Le cinéma de Hirokazu Kore-eda s’intéresse depuis longtemps à la famille d’abord comme cellule sociale. En effet la famille représente pour lui une source inépuisable d’inspiration. Le réalisateur aime analyser les trajectoires de ses personnages pour organiser leur monde afin de trouver des lieux, des espaces et des temps de sérénité au milieu du chaos des grandes métropoles. Qu’est-ce qu’une famille finalement, nous demande le cinéaste. Pour lui, il s’agit d’individus réunis sous un même toit qui arrivent difficilement à vivre ensemble. Appartenir à une même famille signifie-t-il toujours être du même sang ? De fait, il filme la complexité des liens, du sang ou non, qui unissent les membres d’une famille. Décortiquer subtilement les liens familiaux et leurs carences est la spécialité de ce cinéaste. Il puise son inspiration dans sa propre histoire. Durant son enfance, son père s’adonne aux jeux d’argent et ne trouve pas un travail stable. Il disparaît régulièrement avec son salaire, laissant sa famille dans la crainte d’un départ définitif. Sa mère assume toutes les responsabilités. Hirokazu Kore-eda n’a qu’une peur : qu’elle les abandonne à son tour. Il porte cette angoisse à l’écran.

Le réalisateur filme avec une infinie tendresse et une profonde humanité ces êtres qui sont quelque part perdus et qui sont en rupture avec les convenances de la société coréenne. Il porte sur chacun d’eux un regard bienveillant et explore la complexité de leurs sentiments. Beaucoup d’émotions sont présentes dans ce film, certainement une des plus intenses et la scène dans une chambre d’hôtel, où chaque personnage se remercie d’être né. « Je voulais que le film puisse clairement signifier que chaque naissance compte, que chaque vie a sa place » explique le réalisateur.

Pour ce film, « j’ai rencontré beaucoup de gens, des gens abandonnés dans des boites à bébés, j’ai visité des orphelinats… La question qui les hantait: est-ce que leur vie avait une valeur, est-ce qu’il avait bien fait de venir au monde ? », raconte Kore-eda, qui a souhaité apporter « un regard différent » sur les femmes abandonnant leur enfant.

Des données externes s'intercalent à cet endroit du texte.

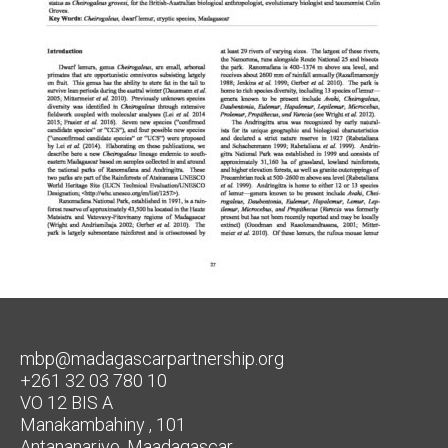
mbp@madagascarpartnership.org
+261 32 03 780 10
VO 12 BIS A
Manakambahiny , 101
Antananarivo, Maadagascar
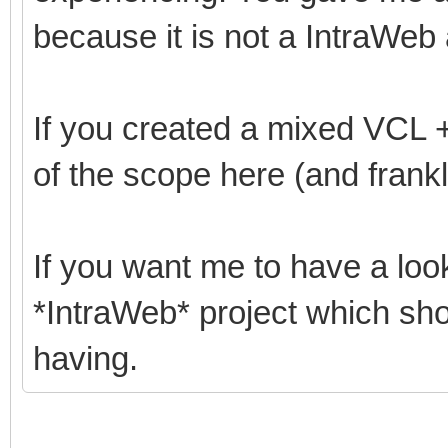
because it is not a IntraWeb 
If you created a mixed VCL + 
of the scope here (and frankl
If you want me to have a loo
*IntraWeb* project which sh
having.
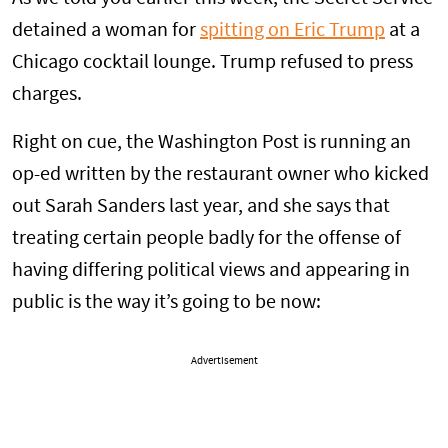
detained a woman for
spitting on Eric Trump
at a
Chicago cocktail lounge. Trump refused to press
charges.
Right on cue, the Washington Post is running an
op-ed written by the restaurant owner who kicked
out Sarah Sanders last year, and she says that
treating certain people badly for the offense of
having differing political views and appearing in
public is the way it’s going to be now:
Advertisement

Comme dans tous les films de Kore-eda, l’émotion est contenue. Avec un sujet décoiffant, Hirokazu Kore-eda réalise un magnifique récit social touchant et nous développe sa foi dans la capacité de l’être humain à rencontrer l’autre et à nouer d’autres liens que ceux du sang. Cette œuvre magnifique nous donne «des ailes vers les étoiles».

Le jury œcuménique en décernant son prix au film « Les Bonnes étoiles » a déclaré: «Le film montre de façon très intime comment une famille peut exister sans les liens du sang. Les vies et les âmes sont protégées dans un environnement sécurisant créé par trois adultes et un garçon orphelin autour du bébé, malgré le passé difficile vécu par les protagonistes. Tous doivent affronter leur culpabilité avec toute leur vulnérabilité. Lors d’une conversation touchante entre deux adultes, dont l’un a été abandonné à la naissance et l’autre ayant abandonné son enfant, se dessine une forme nouvelle de « pardon par procuration ».